- **AVAILABLE DATA**:
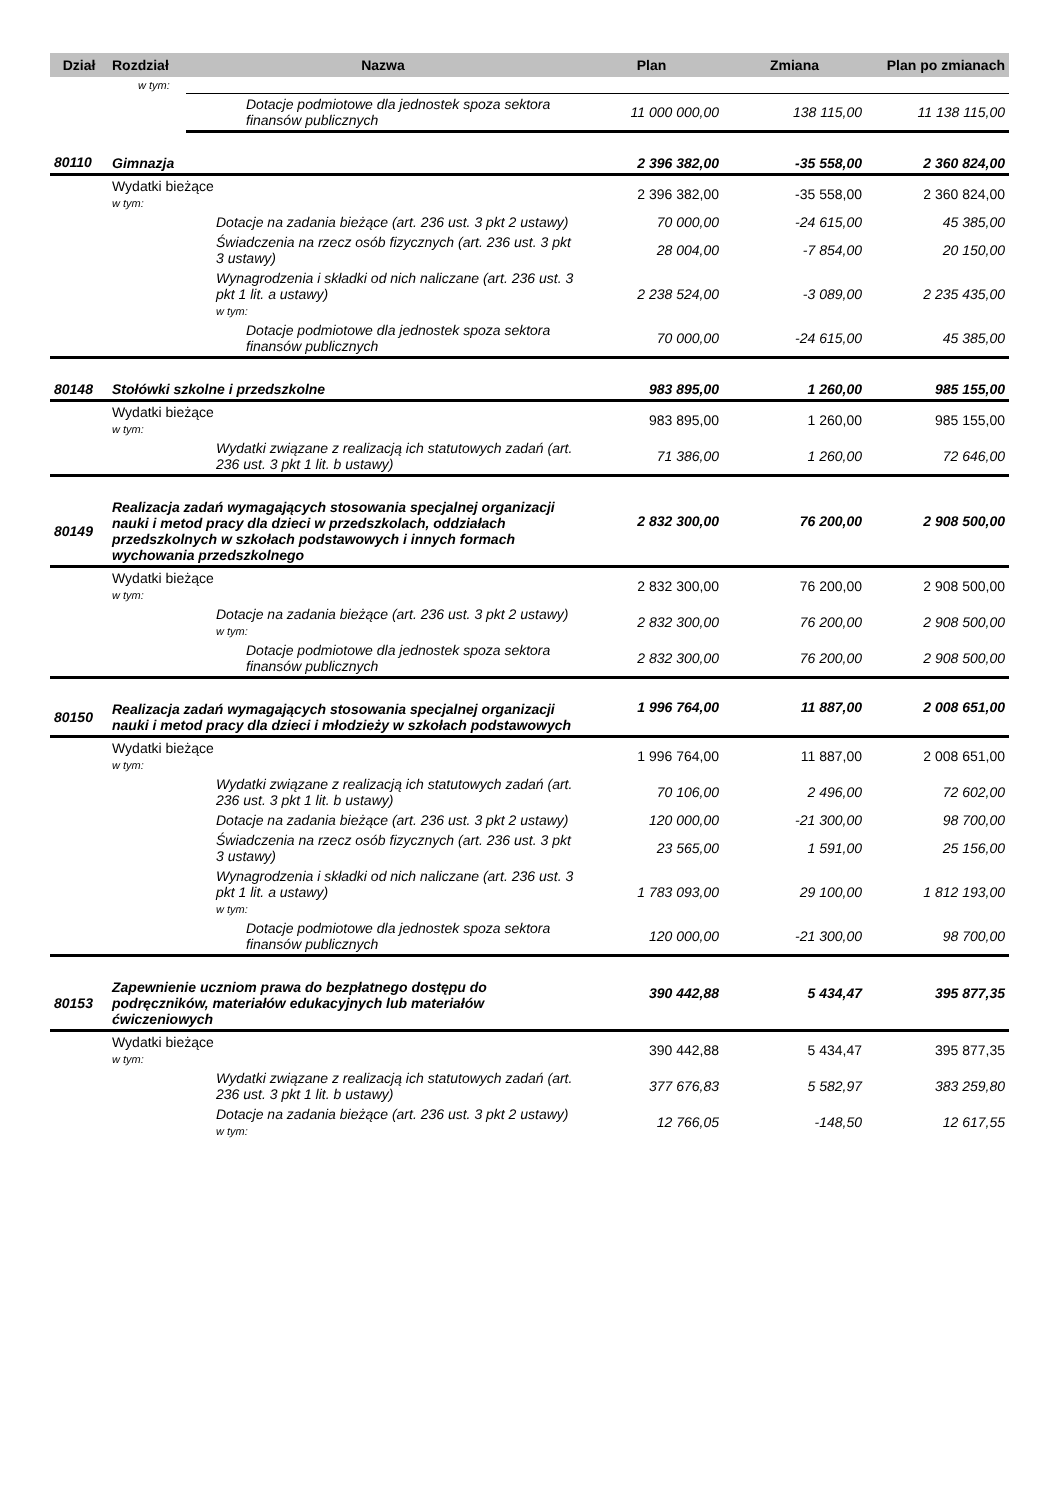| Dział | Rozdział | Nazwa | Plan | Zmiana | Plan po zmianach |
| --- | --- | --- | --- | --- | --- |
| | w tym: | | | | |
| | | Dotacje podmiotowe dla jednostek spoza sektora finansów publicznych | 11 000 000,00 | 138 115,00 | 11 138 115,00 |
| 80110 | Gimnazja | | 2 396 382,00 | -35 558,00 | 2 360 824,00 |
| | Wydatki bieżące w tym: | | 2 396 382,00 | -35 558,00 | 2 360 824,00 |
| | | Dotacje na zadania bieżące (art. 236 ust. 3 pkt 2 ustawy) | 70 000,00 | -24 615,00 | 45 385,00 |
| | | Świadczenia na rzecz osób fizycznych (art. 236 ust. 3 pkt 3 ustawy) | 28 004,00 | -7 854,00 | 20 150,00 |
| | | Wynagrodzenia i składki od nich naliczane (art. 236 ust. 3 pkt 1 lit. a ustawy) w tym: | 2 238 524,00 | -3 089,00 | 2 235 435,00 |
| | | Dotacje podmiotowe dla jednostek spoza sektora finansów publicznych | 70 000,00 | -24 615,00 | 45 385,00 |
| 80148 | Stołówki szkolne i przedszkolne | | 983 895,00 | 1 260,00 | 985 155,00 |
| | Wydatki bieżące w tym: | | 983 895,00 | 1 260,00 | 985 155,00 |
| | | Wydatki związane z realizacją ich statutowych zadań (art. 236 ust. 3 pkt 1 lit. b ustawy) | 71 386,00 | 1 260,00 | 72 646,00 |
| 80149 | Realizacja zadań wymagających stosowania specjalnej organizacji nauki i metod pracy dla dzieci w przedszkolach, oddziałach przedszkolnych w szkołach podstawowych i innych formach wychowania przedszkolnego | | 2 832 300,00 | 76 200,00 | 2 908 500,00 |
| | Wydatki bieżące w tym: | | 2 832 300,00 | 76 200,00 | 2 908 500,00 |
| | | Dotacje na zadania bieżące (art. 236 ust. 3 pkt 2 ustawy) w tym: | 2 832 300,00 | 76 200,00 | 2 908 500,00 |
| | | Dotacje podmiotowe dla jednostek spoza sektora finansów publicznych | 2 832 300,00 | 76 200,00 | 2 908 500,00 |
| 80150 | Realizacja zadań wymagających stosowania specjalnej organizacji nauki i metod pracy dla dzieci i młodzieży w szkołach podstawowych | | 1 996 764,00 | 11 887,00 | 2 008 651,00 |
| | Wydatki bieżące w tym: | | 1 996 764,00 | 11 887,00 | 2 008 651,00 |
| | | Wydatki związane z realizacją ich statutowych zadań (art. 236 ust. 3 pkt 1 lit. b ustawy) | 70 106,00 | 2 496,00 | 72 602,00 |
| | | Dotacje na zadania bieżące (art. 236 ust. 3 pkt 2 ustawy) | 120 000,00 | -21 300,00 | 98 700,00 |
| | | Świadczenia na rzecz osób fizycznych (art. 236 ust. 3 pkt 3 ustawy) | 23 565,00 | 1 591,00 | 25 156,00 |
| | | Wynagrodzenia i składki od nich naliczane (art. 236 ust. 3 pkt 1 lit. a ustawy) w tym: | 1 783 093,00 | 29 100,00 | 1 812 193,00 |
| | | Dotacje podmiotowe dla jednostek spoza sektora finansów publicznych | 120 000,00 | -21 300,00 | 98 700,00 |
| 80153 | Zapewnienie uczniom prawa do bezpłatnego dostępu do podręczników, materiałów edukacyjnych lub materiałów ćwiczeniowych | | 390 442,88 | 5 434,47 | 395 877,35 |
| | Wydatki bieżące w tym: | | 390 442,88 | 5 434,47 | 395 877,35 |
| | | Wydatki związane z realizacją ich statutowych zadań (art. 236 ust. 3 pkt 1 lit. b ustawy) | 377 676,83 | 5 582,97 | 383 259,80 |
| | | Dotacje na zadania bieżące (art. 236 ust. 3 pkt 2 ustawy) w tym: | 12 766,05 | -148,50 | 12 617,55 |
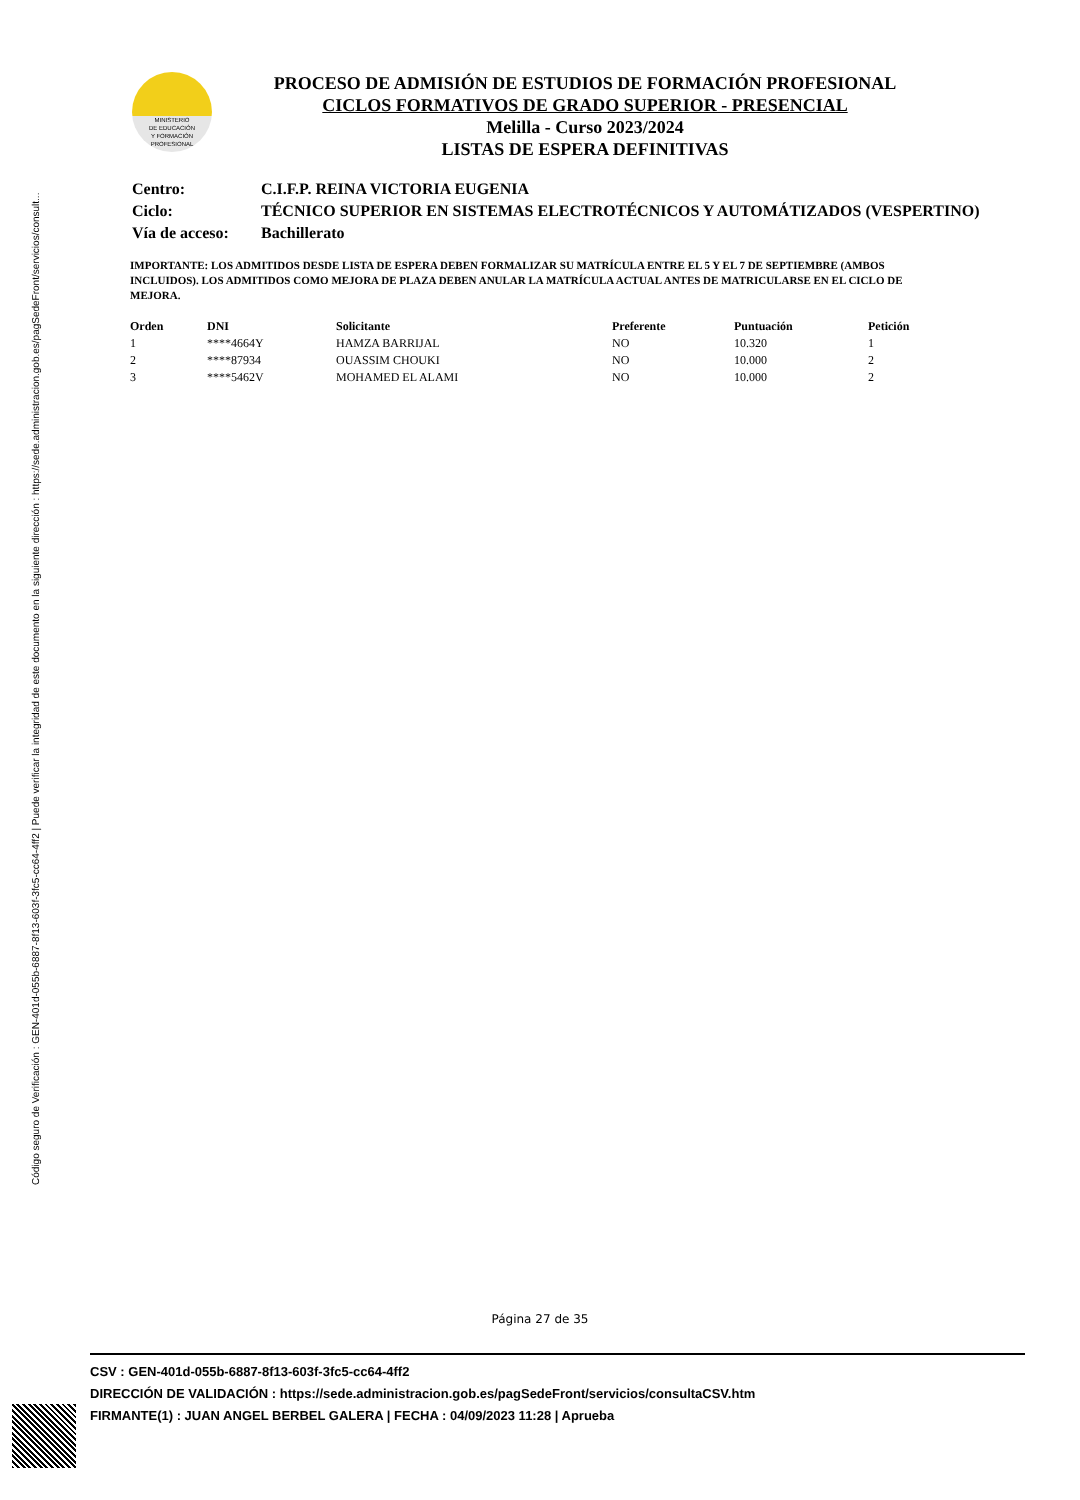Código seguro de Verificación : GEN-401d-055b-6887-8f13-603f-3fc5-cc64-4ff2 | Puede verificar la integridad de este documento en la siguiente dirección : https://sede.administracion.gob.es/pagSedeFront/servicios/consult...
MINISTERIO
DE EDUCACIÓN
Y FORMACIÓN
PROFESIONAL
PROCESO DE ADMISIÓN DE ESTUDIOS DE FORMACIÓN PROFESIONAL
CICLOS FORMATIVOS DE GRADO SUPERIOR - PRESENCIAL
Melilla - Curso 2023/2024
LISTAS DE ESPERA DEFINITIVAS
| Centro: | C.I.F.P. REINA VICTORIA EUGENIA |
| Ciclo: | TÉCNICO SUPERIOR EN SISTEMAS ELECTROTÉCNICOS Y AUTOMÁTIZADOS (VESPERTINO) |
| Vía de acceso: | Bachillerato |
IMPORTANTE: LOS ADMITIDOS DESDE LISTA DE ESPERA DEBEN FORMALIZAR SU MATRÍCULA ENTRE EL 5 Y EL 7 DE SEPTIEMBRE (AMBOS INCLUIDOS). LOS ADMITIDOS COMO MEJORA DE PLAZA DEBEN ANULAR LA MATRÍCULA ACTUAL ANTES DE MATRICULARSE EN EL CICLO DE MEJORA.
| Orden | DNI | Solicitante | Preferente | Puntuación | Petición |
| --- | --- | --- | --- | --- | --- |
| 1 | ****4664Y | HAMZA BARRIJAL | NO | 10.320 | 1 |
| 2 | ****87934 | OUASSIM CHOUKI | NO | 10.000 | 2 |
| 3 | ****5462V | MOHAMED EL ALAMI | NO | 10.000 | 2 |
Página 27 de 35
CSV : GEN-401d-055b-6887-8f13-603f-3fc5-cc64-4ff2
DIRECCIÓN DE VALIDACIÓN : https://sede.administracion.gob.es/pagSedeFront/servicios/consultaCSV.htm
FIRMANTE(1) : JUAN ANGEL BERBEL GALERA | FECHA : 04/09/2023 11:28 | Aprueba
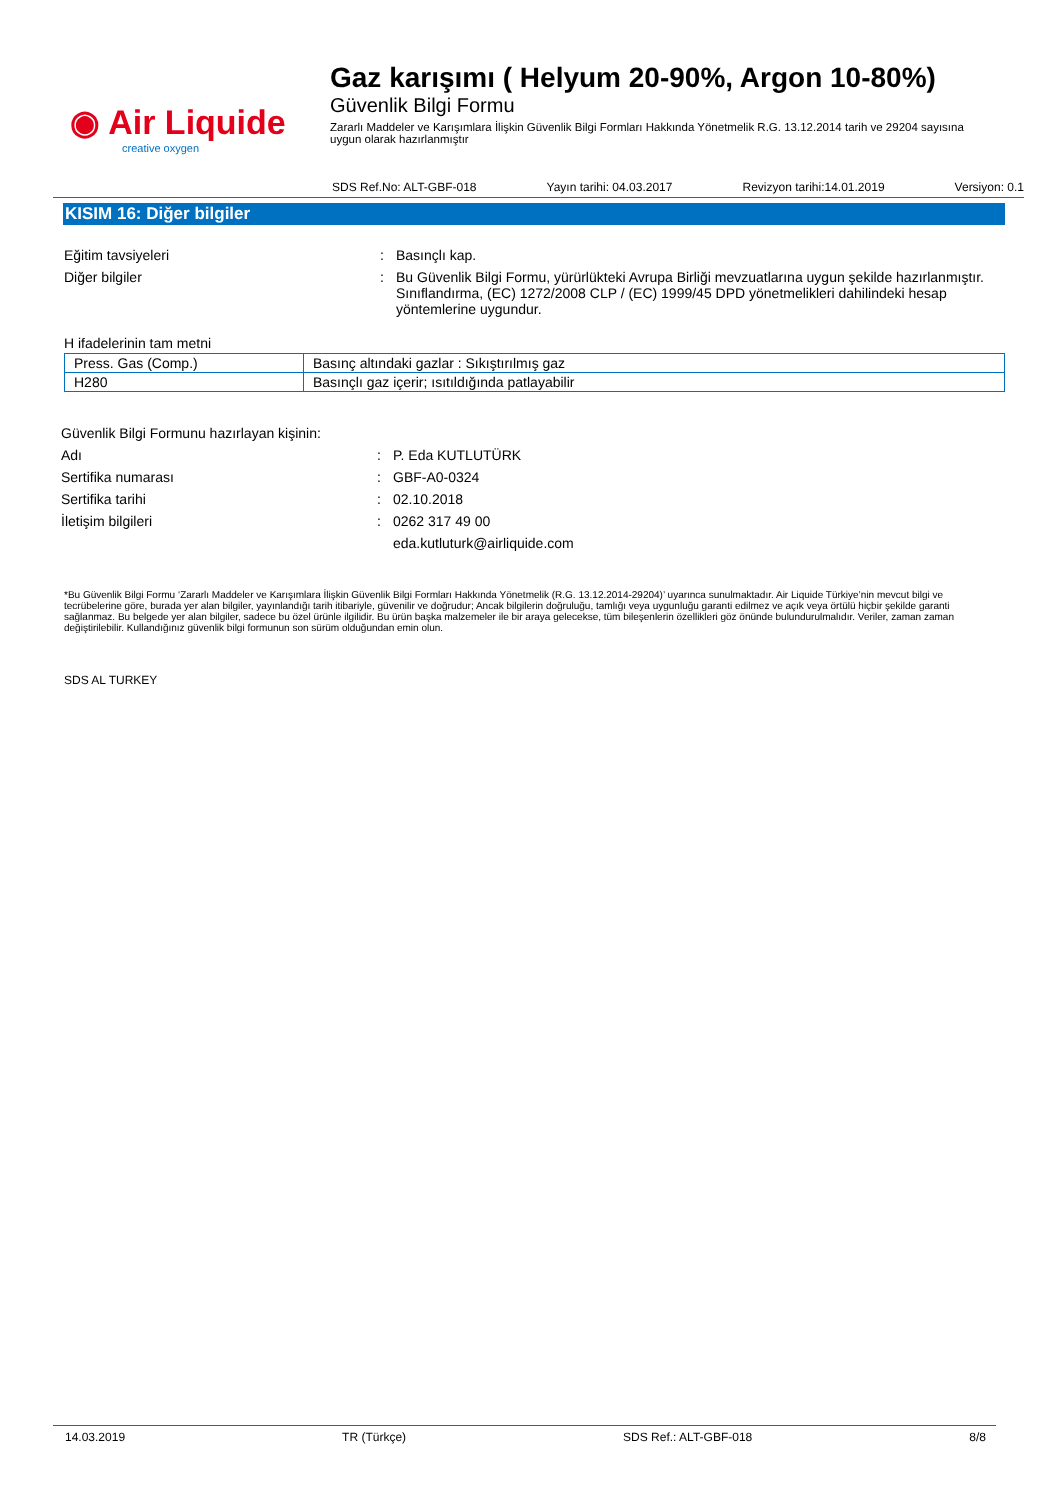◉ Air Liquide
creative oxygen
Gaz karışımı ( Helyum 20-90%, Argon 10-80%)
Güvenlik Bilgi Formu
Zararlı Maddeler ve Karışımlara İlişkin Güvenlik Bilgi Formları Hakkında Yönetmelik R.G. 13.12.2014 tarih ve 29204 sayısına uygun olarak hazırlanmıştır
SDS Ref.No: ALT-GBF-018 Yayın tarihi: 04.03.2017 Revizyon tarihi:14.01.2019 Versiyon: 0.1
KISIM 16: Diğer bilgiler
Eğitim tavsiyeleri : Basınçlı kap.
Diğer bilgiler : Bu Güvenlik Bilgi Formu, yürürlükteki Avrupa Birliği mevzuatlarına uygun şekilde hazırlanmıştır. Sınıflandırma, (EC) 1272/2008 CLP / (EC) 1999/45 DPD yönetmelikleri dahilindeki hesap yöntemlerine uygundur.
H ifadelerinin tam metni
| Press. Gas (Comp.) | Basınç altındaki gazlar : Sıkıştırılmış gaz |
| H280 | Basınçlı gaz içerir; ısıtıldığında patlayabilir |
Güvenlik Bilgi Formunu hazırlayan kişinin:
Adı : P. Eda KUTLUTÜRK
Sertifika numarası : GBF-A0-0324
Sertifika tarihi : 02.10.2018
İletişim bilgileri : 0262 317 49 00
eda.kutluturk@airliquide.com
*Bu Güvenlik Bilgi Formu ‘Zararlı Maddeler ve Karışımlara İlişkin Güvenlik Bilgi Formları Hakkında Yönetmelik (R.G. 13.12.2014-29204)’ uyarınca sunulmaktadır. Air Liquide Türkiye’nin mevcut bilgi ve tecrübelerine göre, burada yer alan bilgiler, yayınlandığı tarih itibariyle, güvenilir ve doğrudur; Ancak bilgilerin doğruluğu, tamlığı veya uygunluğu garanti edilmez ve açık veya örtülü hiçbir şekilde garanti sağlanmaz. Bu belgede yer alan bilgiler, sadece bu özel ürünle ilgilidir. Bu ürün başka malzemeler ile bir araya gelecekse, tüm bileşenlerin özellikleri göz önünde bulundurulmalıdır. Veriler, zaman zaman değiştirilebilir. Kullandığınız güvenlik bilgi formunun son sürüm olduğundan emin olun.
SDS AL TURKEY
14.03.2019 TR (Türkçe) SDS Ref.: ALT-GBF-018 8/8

- **WHAT THE TASK ASKS**: Reproducing the whole listing above is not the task. Copy exactly only the lines from the one with "tym: | | 983" to the one with "publicznych | 120", both kept.

- **EXERCISE RESULT**:
| | Wydatki bieżące w tym: | | 983 895,00 | 1 260,00 | 985 155,00 |
| | | Wydatki związane z realizacją ich statutowych zadań (art. 236 ust. 3 pkt 1 lit. b ustawy) | 71 386,00 | 1 260,00 | 72 646,00 |
| 80149 | Realizacja zadań wymagających stosowania specjalnej organizacji nauki i metod pracy dla dzieci w przedszkolach, oddziałach przedszkolnych w szkołach podstawowych i innych formach wychowania przedszkolnego | | 2 832 300,00 | 76 200,00 | 2 908 500,00 |
| | Wydatki bieżące w tym: | | 2 832 300,00 | 76 200,00 | 2 908 500,00 |
| | | Dotacje na zadania bieżące (art. 236 ust. 3 pkt 2 ustawy) w tym: | 2 832 300,00 | 76 200,00 | 2 908 500,00 |
| | | Dotacje podmiotowe dla jednostek spoza sektora finansów publicznych | 2 832 300,00 | 76 200,00 | 2 908 500,00 |
| 80150 | Realizacja zadań wymagających stosowania specjalnej organizacji nauki i metod pracy dla dzieci i młodzieży w szkołach podstawowych | | 1 996 764,00 | 11 887,00 | 2 008 651,00 |
| | Wydatki bieżące w tym: | | 1 996 764,00 | 11 887,00 | 2 008 651,00 |
| | | Wydatki związane z realizacją ich statutowych zadań (art. 236 ust. 3 pkt 1 lit. b ustawy) | 70 106,00 | 2 496,00 | 72 602,00 |
| | | Dotacje na zadania bieżące (art. 236 ust. 3 pkt 2 ustawy) | 120 000,00 | -21 300,00 | 98 700,00 |
| | | Świadczenia na rzecz osób fizycznych (art. 236 ust. 3 pkt 3 ustawy) | 23 565,00 | 1 591,00 | 25 156,00 |
| | | Wynagrodzenia i składki od nich naliczane (art. 236 ust. 3 pkt 1 lit. a ustawy) w tym: | 1 783 093,00 | 29 100,00 | 1 812 193,00 |
| | | Dotacje podmiotowe dla jednostek spoza sektora finansów publicznych | 120 000,00 | -21 300,00 | 98 700,00 |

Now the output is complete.